(Stored data entries)
┄┄┄┄┄┄┄┄┄┄┄┄┄┄┄┄┄┄┄┄

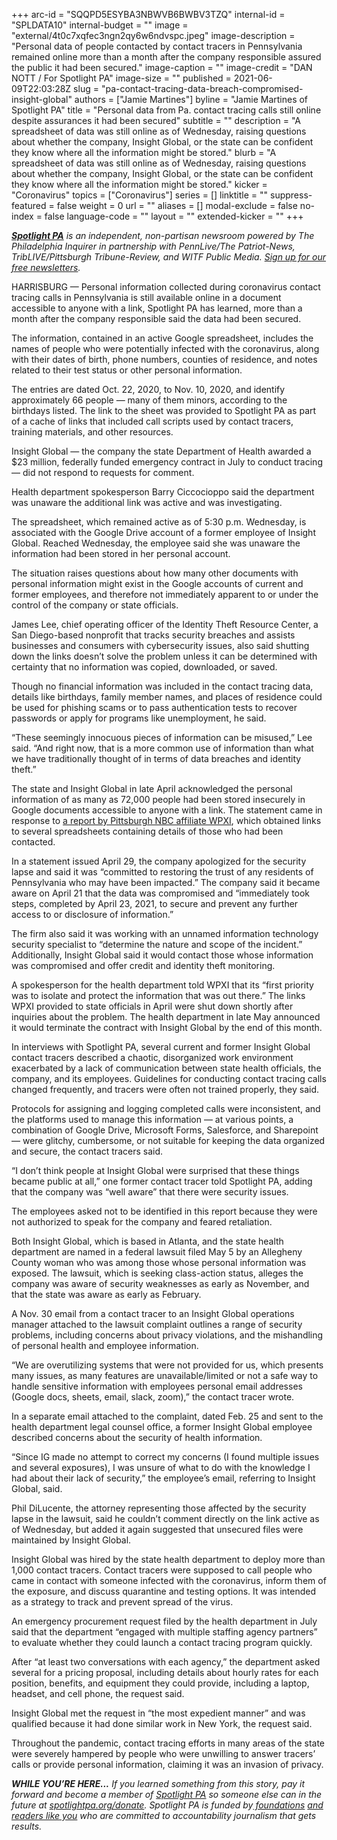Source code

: +++
arc-id = "SQQPD5ESYBA3NBWVB6BWBV3TZQ"
internal-id = "SPLDATA10"
internal-budget = ""
image = "external/4t0c7xqfec3ngn2qy6w6ndvspc.jpeg"
image-description = "Personal data of people contacted by contact tracers in Pennsylvania remained online more than a month after the company responsible assured the public it had been secured."
image-caption = ""
image-credit = "DAN NOTT / For Spotlight PA"
image-size = ""
published = 2021-06-09T22:03:28Z
slug = "pa-contact-tracing-data-breach-compromised-insight-global"
authors = ["Jamie Martines"]
byline = "Jamie Martines of Spotlight PA"
title = "Personal data from Pa. contact tracing calls still online despite assurances it had been secured"
subtitle = ""
description = "A spreadsheet of data was still online as of Wednesday, raising questions about whether the company, Insight Global, or the state can be confident they know where all the information might be stored."
blurb = "A spreadsheet of data was still online as of Wednesday, raising questions about whether the company, Insight Global, or the state can be confident they know where all the information might be stored."
kicker = "Coronavirus"
topics = ["Coronavirus"]
series = []
linktitle = ""
suppress-featured = false
weight = 0
url = ""
aliases = []
modal-exclude = false
no-index = false
language-code = ""
layout = ""
extended-kicker = ""
+++

<a href="https://lesspage.com/"><i><b>Spotlight PA</b></i></a><i> is an independent, non-partisan newsroom powered by The Philadelphia Inquirer in partnership with PennLive/The Patriot-News, TribLIVE/Pittsburgh Tribune-Review, and WITF Public Media. </i><a href="https://lesspage.com/newsletters"><i>Sign up for our free newsletters</i></a><i>.</i>

HARRISBURG — Personal information collected during coronavirus contact tracing calls in Pennsylvania is still available online in a document accessible to anyone with a link, Spotlight PA has learned, more than a month after the company responsible said the data had been secured.

The information, contained in an active Google spreadsheet, includes the names of people who were potentially infected with the coronavirus, along with their dates of birth, phone numbers, counties of residence, and notes related to their test status or other personal information.

The entries are dated Oct. 22, 2020, to Nov. 10, 2020, and identify approximately 66 people — many of them minors, according to the birthdays listed. The link to the sheet was provided to Spotlight PA as part of a cache of links that included call scripts used by contact tracers, training materials, and other resources.

Insight Global — the company the state Department of Health awarded a $23 million, federally funded emergency contract in July to conduct tracing — did not respond to requests for comment.

Health department spokesperson Barry Ciccocioppo said the department was unaware the additional link was active and was investigating.

The spreadsheet, which remained active as of 5:30 p.m. Wednesday, is associated with the Google Drive account of a former employee of Insight Global. Reached Wednesday, the employee said she was unaware the information had been stored in her personal account.

<script src="https://lesspage.com/embed.js" async></script><div data-spl-embed-version="1" data-spl-src="https://lesspage.com/embeds/tips/?tip_text=%3Cb%3EDo%20you%20have%20more%20information%20about%20Insight%20Global's%20work%20in%20Pa.%3F%3C%2Fb%3E%20Contact%20Spotlight%20PA."></div>

The situation raises questions about how many other documents with personal information might exist in the Google accounts of current and former employees, and therefore not immediately apparent to or under the control of the company or state officials.

James Lee, chief operating officer of the Identity Theft Resource Center, a San Diego-based nonprofit that tracks security breaches and assists businesses and consumers with cybersecurity issues, also said shutting down the links doesn’t solve the problem unless it can be determined with certainty that no information was copied, downloaded, or saved.

Though no financial information was included in the contact tracing data, details like birthdays, family member names, and places of residence could be used for phishing scams or to pass authentication tests to recover passwords or apply for programs like unemployment, he said.

“These seemingly innocuous pieces of information can be misused,” Lee said. “And right now, that is a more common use of information than what we have traditionally thought of in terms of data breaches and identity theft.”

The state and Insight Global in late April acknowledged the personal information of as many as 72,000 people had been stored insecurely in Google documents accessible to anyone with a link. The statement came in response to <a href="https://www.wpxi.com/news/investigates/unsecured-pennsylvania-covid-19-contact-tracing-data-exposed-by-whistleblower-target-11/TCSWQQ5YPRDVDBSTE5IMVYSCH4/">a report by Pittsburgh NBC affiliate WPXI</a>, which obtained links to several spreadsheets containing details of those who had been contacted.

In a statement issued April 29, the company apologized for the security lapse and said it was “committed to restoring the trust of any residents of Pennsylvania who may have been impacted.” The company said it became aware on April 21 that the data was compromised and “immediately took steps, completed by April 23, 2021, to secure and prevent any further access to or disclosure of information.”

<script src="https://lesspage.com/embed.js" async></script><div data-spl-embed-version="1" data-spl-src="https://lesspage.com/embeds/newsletter/"></div>

The firm also said it was working with an unnamed information technology security specialist to “determine the nature and scope of the incident.” Additionally, Insight Global said it would contact those whose information was compromised and offer credit and identity theft monitoring.

A spokesperson for the health department told WPXI that its “first priority was to isolate and protect the information that was out there.” The links WPXI provided to state officials in April were shut down shortly after inquiries about the problem. The health department in late May announced it would terminate the contract with Insight Global by the end of this month.

In interviews with Spotlight PA, several current and former Insight Global contact tracers described a chaotic, disorganized work environment exacerbated by a lack of communication between state health officials, the company, and its employees. Guidelines for conducting contact tracing calls changed frequently, and tracers were often not trained properly, they said.

Protocols for assigning and logging completed calls were inconsistent, and the platforms used to manage this information — at various points, a combination of Google Drive, Microsoft Forms, Salesforce, and Sharepoint — were glitchy, cumbersome, or not suitable for keeping the data organized and secure, the contact tracers said.

“I don’t think people at Insight Global were surprised that these things became public at all,” one former contact tracer told Spotlight PA, adding that the company was “well aware” that there were security issues.

The employees asked not to be identified in this report because they were not authorized to speak for the company and feared retaliation.

Both Insight Global, which is based in Atlanta, and the state health department are named in a federal lawsuit filed May 5 by an Allegheny County woman who was among those whose personal information was exposed. The lawsuit, which is seeking class-action status, alleges the company was aware of security weaknesses as early as November, and that the state was aware as early as February.

A Nov. 30 email from a contact tracer to an Insight Global operations manager attached to the lawsuit complaint outlines a range of security problems, including concerns about privacy violations, and the mishandling of personal health and employee information.

“We are overutilizing systems that were not provided for us, which presents many issues, as many features are unavailable/limited or not a safe way to handle sensitive information with employees personal email addresses (Google docs, sheets, email, slack, zoom),” the contact tracer wrote.

<script src="https://lesspage.com/embed.js" async></script><div data-spl-embed-version="1" data-spl-src="https://lesspage.com/embeds/donate/"></div>

In a separate email attached to the complaint, dated Feb. 25 and sent to the health department legal counsel office, a former Insight Global employee described concerns about the security of health information.

“Since IG made no attempt to correct my concerns (I found multiple issues and several exposures), I was unsure of what to do with the knowledge I had about their lack of security,” the employee’s email, referring to Insight Global, said.

Phil DiLucente, the attorney representing those affected by the security lapse in the lawsuit, said he couldn’t comment directly on the link active as of Wednesday, but added it again suggested that unsecured files were maintained by Insight Global.

Insight Global was hired by the state health department to deploy more than 1,000 contact tracers. Contact tracers were supposed to call people who came in contact with someone infected with the coronavirus, inform them of the exposure, and discuss quarantine and testing options. It was intended as a strategy to track and prevent spread of the virus.

An emergency procurement request filed by the health department in July said that the department “engaged with multiple staffing agency partners” to evaluate whether they could launch a contact tracing program quickly.

After “at least two conversations with each agency,” the department asked several for a pricing proposal, including details about hourly rates for each position, benefits, and equipment they could provide, including a laptop, headset, and cell phone, the request said.

Insight Global met the request in “the most expedient manner” and was qualified because it had done similar work in New York, the request said.

Throughout the pandemic, contact tracing efforts in many areas of the state were severely hampered by people who were unwilling to answer tracers’ calls or provide personal information, claiming it was an invasion of privacy.

<i><b>WHILE YOU’RE HERE...</b></i><i> If you learned something from this story, pay it forward and become a member of </i><a href="https://lesspage.com/"><i>Spotlight PA</i></a><i> so someone else can in the future at </i><a href="http://spotlightpa.org/donate"><i>spotlightpa.org/donate</i></a><i>. Spotlight PA is funded by</i><a href="https://lesspage.com/support"><i> foundations</i></a><i> </i><a href="https://lesspage.com/support"><i>and readers like you</i></a><i> who are committed to accountability journalism that gets results.</i>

┄┄┄┄┄┄┄┄┄┄┄┄┄┄┄┄┄┄┄┄

**Instructions to follow**
Only the lines above starting with the one with "Insight Global was" and going through the one with "Throughout the pandemic, contact" are to be copied, word for word and with both ends kept.

**Response area**
Insight Global was hired by the state health department to deploy more than 1,000 contact tracers. Contact tracers were supposed to call people who came in contact with someone infected with the coronavirus, inform them of the exposure, and discuss quarantine and testing options. It was intended as a strategy to track and prevent spread of the virus.

An emergency procurement request filed by the health department in July said that the department “engaged with multiple staffing agency partners” to evaluate whether they could launch a contact tracing program quickly.

After “at least two conversations with each agency,” the department asked several for a pricing proposal, including details about hourly rates for each position, benefits, and equipment they could provide, including a laptop, headset, and cell phone, the request said.

Insight Global met the request in “the most expedient manner” and was qualified because it had done similar work in New York, the request said.

Throughout the pandemic, contact tracing efforts in many areas of the state were severely hampered by people who were unwilling to answer tracers’ calls or provide personal information, claiming it was an invasion of privacy.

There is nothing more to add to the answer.